There is a special kind of human-free quiet in abandoned spaces that is only intensified by incidental noises like radios with nobody listening to them or something jingling in the breeze. For reasons I cannot explain I find abandoned spaces more surreal in placid sunshine than in muttering rain.

Abandoned spaces can also be magical.

A million summers ago my Serbian friend and I were walking along a stone-walled rural canal in the countryside of the Veneto when we came upon an abandoned factory. We found a way inside through rickety wooden barricade set over the main entrance.

Inside we found a cathedral of pigeons. Murky sunlight streamed in through the dusty and broken windows, illuminating island patches of the interior of the factory. Soft, burbling cooing and the rustle of feathers came from every direction, like the last act of Hitchcock's The Birds. Our footsteps left clear imprints in the deep dust, as if we were astronauts on the moon. Every surface was covered in a grey-white matte finish of guano and feather tufts, making the rusted machinery and conveyor belts look strangely soft and furry.

The Serb and I climbed the rickety scaffolds and carefully inched our way along the guano-covered catwalks. As we walked a fine rain of dust fell behind us like some kind of allergenic pixie-dust. In only a few spots was the dust disturbed by imprints from bird feet -- it was clear that we were the first creatures to penetrate these areas in decades.
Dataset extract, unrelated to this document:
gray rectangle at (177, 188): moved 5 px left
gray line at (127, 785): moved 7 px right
In a small corner of the factory we found a hole in the roof, underneath which grew a sprig of gay green weeds through the cracked, dusty floor-tiles in a hazy line that represented the furthest extent to which the sun and the rain could penetrate. In silence, for years upon years, a islet of weeds and a hundred million pigeons cohabitate in peace in a nest of white furry metal, concrete and glass. We tried to drink up some moments of that peace, the Serb and I.
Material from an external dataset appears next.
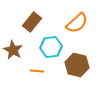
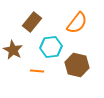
orange semicircle: rotated 10 degrees counterclockwise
When we left the sun and moving air and noise of the outside world felt harsh; too real and too gritty to occupy the same world as the secret haven we had just explored. We told our hosts about what we had seen, but no one in town seemed to know what we were talking about.

"There is no abandoned factory out there," declared Fortunato Fiorio the farmer in authoritative Fretalian. He then barked at his wife with startling ferocity to fetch us more coffee and gelato. "You must be confused."

And maybe we were. Maybe there never was a factory owned by pigeons, despite the matching memories of the Serb and I. (Later on we would stand on the beach at Trieste and watch flashes in the clouds reflected in the Adriatic, and it would be explained to us that what we were seeing was the war in Yugoslavia just over the horizon, which would make us feel that the world was a more surreal place than even the holy quiet of the guano factory had suggested.) Maybe my wife went to the wrong address, or the wrong dimension of the right address, and maybe what she wandered through was not a recycling depot at all.

Abandoned spaces are owned by ghosts, and they do not heed our labels.